Sex, Drugs, and Rock and Roll
Ok, forget about the sex and rock and roll. They have nothing to do with this. Sorry to get your hopes up while wishing for some hot sex story or free MP3s. Only drugs help derive some of the text that is supposed to be printed within the instructions of many pieces of furniture - Not sex and rock and roll. Who would want to sit around all day and write instructions on how to do things all day? I'll tell you who: teenagers! Teenagers would be willing to do that. We all know how much they like their meth and dope, so they go ahead and buy more of the stuff when they get paid from writing gibberish on paper. Apparently some of the workers take the term "relax while working" a little too seriously and take it to a new level by smoking something on the job. Nothing new, however. They smoke at school, why not on the job as well?

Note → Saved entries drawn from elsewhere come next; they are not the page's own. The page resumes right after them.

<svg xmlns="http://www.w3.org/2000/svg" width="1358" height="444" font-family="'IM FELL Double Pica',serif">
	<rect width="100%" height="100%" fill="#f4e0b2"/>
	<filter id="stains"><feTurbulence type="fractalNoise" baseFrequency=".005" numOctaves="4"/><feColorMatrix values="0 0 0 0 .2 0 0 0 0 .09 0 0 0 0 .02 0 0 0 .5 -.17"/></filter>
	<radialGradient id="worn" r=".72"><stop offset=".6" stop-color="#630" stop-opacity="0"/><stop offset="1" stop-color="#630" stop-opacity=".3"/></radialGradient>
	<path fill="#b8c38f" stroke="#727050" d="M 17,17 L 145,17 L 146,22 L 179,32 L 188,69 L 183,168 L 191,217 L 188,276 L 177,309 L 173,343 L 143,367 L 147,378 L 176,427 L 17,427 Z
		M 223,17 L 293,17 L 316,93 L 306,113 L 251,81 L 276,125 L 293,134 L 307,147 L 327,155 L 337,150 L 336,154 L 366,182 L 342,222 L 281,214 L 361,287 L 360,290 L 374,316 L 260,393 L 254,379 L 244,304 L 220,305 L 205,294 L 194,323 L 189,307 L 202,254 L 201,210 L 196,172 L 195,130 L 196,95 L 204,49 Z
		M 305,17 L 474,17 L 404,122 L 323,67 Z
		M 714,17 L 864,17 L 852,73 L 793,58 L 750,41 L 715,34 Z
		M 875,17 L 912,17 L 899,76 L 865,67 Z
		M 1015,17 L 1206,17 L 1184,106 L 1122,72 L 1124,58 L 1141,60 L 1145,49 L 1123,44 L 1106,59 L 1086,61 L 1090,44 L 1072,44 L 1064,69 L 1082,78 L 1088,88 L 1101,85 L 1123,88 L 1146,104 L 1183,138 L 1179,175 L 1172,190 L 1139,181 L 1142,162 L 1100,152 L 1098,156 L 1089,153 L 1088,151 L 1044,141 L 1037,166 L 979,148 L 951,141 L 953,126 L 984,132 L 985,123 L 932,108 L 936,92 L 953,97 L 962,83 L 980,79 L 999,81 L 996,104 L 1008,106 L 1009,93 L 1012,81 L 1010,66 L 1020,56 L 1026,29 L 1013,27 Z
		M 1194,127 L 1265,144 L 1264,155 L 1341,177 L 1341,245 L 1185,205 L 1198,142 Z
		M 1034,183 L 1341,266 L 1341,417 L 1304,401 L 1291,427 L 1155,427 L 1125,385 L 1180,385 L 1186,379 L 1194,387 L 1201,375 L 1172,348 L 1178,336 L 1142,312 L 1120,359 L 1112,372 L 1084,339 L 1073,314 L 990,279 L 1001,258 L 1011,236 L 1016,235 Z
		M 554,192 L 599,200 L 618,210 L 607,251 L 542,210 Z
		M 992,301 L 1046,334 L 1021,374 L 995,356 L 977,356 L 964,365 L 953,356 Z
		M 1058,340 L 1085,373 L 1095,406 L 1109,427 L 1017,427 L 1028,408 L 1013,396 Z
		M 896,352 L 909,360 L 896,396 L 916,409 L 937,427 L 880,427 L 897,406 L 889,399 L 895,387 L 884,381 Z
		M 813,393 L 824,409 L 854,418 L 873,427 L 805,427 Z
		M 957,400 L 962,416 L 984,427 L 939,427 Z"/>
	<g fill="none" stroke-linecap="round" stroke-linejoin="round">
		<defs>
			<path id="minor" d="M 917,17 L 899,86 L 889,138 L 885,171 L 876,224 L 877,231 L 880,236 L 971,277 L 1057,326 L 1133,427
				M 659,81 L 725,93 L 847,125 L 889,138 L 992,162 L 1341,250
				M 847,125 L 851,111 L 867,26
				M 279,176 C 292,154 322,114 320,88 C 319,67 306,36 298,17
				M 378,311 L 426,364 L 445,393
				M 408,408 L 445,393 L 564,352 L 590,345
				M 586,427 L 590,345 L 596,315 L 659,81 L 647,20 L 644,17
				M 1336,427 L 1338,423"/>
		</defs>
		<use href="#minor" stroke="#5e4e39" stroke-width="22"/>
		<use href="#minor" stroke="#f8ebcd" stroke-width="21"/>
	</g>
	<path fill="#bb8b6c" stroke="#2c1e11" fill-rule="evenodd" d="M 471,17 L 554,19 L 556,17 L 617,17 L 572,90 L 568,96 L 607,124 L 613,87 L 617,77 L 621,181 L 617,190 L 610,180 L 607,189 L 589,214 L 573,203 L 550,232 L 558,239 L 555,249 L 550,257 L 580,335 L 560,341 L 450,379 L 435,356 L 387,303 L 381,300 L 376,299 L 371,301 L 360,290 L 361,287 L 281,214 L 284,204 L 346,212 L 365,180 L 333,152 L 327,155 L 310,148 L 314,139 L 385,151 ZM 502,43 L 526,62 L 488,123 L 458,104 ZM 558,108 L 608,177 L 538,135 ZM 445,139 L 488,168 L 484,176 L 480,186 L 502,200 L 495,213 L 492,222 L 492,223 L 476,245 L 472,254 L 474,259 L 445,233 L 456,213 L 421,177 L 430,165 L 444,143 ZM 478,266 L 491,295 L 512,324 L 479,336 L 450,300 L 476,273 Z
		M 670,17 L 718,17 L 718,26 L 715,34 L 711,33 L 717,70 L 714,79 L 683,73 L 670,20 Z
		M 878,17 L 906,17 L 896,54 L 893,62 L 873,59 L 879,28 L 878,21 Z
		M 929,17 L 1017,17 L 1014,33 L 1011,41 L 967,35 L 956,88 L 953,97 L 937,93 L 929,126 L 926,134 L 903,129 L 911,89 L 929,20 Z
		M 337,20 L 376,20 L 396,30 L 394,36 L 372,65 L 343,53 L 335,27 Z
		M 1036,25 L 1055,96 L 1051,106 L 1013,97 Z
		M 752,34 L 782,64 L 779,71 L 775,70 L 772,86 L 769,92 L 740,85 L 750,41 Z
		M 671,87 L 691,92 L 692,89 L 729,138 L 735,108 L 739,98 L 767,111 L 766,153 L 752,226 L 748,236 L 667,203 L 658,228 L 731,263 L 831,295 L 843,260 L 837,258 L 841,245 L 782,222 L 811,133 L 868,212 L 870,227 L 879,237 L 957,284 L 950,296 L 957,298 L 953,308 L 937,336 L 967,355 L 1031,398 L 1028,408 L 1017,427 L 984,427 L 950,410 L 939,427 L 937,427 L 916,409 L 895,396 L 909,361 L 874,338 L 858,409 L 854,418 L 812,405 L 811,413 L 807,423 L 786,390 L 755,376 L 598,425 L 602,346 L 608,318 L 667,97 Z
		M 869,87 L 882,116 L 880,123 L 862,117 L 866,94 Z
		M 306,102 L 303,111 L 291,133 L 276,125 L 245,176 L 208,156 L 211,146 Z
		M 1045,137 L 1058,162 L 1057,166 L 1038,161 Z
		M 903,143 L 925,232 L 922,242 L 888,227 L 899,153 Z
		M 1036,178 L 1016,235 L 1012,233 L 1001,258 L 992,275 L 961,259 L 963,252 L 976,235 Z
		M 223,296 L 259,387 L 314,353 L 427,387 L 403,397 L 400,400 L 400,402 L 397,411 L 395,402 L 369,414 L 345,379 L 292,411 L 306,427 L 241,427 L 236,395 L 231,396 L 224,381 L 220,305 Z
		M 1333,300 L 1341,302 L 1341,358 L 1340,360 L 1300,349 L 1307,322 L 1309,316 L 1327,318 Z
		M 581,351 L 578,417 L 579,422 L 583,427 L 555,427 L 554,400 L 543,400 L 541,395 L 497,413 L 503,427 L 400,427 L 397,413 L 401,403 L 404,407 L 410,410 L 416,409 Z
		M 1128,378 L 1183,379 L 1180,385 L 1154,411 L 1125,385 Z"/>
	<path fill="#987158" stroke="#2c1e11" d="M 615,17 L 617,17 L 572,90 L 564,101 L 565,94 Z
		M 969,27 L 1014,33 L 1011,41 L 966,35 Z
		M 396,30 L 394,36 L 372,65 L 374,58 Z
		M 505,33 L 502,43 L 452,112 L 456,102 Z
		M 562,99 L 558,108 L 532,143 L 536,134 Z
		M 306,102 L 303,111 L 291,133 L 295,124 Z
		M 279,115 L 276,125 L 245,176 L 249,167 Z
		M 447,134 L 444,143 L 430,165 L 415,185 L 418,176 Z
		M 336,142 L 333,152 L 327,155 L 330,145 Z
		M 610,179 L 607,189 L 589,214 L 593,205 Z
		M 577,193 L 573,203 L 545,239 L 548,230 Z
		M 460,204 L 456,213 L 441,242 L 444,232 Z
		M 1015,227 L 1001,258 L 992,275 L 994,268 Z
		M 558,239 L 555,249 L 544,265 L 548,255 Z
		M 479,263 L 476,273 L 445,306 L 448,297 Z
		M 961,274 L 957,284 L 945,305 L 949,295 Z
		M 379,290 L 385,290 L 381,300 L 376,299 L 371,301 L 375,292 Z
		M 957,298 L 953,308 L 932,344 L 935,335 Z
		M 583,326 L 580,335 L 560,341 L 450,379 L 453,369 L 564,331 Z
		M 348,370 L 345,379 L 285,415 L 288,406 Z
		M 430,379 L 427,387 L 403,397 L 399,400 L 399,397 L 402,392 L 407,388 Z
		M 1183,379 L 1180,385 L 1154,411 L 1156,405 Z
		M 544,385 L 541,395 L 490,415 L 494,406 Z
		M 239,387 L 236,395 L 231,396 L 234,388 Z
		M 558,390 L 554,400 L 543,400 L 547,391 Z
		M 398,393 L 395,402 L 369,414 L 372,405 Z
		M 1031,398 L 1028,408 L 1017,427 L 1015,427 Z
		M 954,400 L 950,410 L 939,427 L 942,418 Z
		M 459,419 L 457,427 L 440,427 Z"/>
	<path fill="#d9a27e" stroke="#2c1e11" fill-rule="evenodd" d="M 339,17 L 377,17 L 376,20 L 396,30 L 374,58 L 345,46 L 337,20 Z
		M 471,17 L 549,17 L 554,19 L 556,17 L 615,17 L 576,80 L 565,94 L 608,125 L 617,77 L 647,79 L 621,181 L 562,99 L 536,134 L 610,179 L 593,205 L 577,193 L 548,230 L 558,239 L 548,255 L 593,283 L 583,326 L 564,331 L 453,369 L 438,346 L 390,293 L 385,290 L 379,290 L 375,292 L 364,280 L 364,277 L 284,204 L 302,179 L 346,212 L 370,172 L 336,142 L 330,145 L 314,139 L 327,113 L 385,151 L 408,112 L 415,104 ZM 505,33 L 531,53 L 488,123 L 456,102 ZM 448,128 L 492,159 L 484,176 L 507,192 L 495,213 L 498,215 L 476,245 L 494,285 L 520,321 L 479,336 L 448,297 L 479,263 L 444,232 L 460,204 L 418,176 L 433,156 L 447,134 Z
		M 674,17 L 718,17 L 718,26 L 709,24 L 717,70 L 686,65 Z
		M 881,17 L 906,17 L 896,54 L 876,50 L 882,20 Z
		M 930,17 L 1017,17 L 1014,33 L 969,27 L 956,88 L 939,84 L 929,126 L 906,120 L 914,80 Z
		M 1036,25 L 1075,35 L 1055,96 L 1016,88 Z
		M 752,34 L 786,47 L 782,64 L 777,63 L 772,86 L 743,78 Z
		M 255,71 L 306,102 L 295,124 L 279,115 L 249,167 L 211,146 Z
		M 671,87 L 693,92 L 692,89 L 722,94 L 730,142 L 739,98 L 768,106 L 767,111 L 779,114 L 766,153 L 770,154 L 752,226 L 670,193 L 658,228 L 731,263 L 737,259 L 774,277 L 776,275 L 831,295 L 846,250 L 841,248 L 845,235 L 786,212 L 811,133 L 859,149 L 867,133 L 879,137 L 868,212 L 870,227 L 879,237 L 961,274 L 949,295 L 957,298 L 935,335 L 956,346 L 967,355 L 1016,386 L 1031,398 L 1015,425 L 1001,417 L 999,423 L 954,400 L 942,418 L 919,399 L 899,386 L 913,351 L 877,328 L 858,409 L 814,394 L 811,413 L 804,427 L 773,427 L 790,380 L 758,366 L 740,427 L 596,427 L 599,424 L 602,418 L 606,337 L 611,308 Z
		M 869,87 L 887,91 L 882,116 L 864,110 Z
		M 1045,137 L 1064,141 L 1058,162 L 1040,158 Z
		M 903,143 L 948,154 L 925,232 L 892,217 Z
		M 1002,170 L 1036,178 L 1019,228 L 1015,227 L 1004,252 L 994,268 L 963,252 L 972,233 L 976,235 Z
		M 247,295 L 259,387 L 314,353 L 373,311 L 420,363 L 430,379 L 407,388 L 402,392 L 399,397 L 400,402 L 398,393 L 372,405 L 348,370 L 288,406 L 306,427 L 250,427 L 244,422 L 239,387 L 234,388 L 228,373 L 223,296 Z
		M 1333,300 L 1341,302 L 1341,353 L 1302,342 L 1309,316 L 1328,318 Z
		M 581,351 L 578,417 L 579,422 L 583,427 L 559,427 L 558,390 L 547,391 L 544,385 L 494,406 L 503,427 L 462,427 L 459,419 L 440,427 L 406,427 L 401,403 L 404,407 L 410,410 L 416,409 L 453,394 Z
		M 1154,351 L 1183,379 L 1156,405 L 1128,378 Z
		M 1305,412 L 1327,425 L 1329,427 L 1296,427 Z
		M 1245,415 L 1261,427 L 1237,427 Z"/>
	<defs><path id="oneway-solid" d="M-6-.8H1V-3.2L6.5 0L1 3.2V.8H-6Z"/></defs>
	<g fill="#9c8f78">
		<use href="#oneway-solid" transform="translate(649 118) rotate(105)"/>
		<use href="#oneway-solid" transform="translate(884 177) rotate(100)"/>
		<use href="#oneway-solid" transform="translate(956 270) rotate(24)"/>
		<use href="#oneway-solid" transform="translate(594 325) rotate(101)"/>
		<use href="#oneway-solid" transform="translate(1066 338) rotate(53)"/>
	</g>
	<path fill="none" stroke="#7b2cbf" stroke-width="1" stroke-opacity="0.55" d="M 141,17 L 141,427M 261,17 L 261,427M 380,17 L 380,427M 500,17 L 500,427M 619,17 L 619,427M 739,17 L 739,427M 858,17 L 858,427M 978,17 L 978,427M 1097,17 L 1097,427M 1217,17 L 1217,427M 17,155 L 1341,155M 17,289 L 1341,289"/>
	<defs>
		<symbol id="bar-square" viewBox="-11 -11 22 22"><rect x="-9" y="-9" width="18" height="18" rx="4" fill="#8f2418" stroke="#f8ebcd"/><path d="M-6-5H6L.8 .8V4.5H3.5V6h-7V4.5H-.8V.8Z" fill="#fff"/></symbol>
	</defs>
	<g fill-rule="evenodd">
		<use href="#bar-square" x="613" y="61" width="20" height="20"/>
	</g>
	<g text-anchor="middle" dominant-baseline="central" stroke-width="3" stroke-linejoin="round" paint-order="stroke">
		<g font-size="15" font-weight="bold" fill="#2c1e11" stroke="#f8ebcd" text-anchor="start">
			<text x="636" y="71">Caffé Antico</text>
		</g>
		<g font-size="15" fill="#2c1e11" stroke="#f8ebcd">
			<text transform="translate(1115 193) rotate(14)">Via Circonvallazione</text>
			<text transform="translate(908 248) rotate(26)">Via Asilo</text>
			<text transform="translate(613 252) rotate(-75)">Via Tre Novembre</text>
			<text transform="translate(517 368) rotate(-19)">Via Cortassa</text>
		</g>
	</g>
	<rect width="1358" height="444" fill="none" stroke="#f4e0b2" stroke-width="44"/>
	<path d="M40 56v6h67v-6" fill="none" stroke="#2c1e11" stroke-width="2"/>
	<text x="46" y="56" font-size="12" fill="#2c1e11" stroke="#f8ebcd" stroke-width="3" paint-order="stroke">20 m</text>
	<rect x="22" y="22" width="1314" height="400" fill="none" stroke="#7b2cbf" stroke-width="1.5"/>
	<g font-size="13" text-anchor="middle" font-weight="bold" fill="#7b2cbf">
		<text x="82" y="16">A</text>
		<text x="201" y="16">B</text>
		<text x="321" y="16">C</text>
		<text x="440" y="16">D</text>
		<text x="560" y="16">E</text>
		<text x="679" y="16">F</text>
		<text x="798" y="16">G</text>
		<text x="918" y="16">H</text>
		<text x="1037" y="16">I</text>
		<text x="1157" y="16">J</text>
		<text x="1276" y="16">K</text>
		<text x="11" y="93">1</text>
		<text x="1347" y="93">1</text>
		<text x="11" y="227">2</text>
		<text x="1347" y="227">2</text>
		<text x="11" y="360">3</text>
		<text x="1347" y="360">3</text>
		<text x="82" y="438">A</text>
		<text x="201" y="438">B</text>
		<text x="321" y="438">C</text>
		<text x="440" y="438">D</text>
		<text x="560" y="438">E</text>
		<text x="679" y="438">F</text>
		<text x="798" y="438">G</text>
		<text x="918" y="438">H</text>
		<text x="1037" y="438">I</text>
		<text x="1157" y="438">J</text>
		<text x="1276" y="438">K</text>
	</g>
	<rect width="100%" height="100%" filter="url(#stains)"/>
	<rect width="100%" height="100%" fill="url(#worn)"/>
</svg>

I'm sorry. Really, I am. But you'll have to understand that putting together a desk right after work doesn't do your body and good. In fact, I'm still recuperating today after doing it on Saturday and here we are on Monday, which I call Sunday night. Whatever.
Did I also fail to mention to you that when you purchase a desk at Wal-Mart they like to SPAM you as well? Apparently while on the way out
were putting neon-colored fliers on people's car windows because they thought they would make a quick buck or two.
Click to see the big piece of bacon I got off the pig spammer!
Oh the joys of even LOOKING at the public! It's almost as bad as dealing with the internet on a daily basis.